Being a Writer
By emily
Grade: see below
Last night I went to see rich and famous author Amy Tan do an Inside the Actor’s Studio-style interview with Geling Yan, a Chinese author who is Black Diamond Cheddar to Amy’s Velveeta (or Cararra marble to Amy’s plaster, if you aren’t into cheese analogies). These are the things I thought about during this cultural event, besides being hungry and having to pee:
a) I am never, ever getting Botox, even if my jowls eventually dangle all the way down to my shoulders. Amy looks like one of The Witches from the movie, except scarier. Also she is no longer capable of expressing some of my favorite emotions, such as ‘angry’ and ‘confused.’ The ugliness of her scary mask face was trumped only by the ugliness of her shoes: an unholy cross between tevas and mallgirl wedges. Her questions were self-aggrandizing, stupid, and Oprah’s-book-clubby to the max.
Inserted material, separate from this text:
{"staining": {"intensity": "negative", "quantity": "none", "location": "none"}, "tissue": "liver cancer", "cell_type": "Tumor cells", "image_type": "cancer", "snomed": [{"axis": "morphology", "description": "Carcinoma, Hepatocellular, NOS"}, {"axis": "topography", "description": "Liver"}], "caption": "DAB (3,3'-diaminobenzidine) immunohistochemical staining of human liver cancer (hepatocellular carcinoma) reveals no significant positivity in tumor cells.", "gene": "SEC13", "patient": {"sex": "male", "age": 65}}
b) Being a successful author (or even just a highly-regarded author) has some great perks. I wonder if authors ever feel sorry for all the publishing peons who spend their nine to fives making semicolons into commas and ensuring that royalty checks get sent out on time. Probably not. I doubt that I would.
c) If you want to be a writer and have a tendency to be crippled by jealousy and insecurity, working in The World of Publishing ( where the only thing that matters about a book is how many people will buy it) could potentially be a little bit disheartening. In fact, it might kill any chance you’d have had to be genuinely inspired by anything, ever.
d) As it turns out, successful writers really do sit in coffeeshops in the West Village all day, free to fret about the state of their skin and their love lives now that the question ‘Will Anyone Ever Know How Brilliant I Truly Am?’ has been answered, once and for all, with a resounding ‘Yes.’ As a Lifestyle Choice, being a successful writer is the biggest A+ of all time. There is no possible downside of this career option, except that maybe you will write something that makes people hate you. But I do that all the time for free anyway, so it doesn’t really count.
e) Keep in mind, though, that those coffeeshop habitués are one in a literal million. There are so many people out there who feel that being a writer – of fiction, of nonfiction, of advertorials about lipstick – is the one and only thing that they are meant to do. A scant handful will make it, but the rest, including some really talented ones, will fail and be miserable for the rest of their lives. And they’ll fail for stupid, unfair reasons, too, like not being able to afford an MFA from Iowa or not being egotistical enough to relentlessly self-promote or just plain being terrified of rejection. These people may spend the rest of their pitiful lives writing internet screeds while the Amy Tans of the world make enough $$ to buy every man, woman, and child in america a pair of platform tevas and a big jade doorknocker necklace. Needless to say, being a 'struggling' writer gets the biggest F- of all time.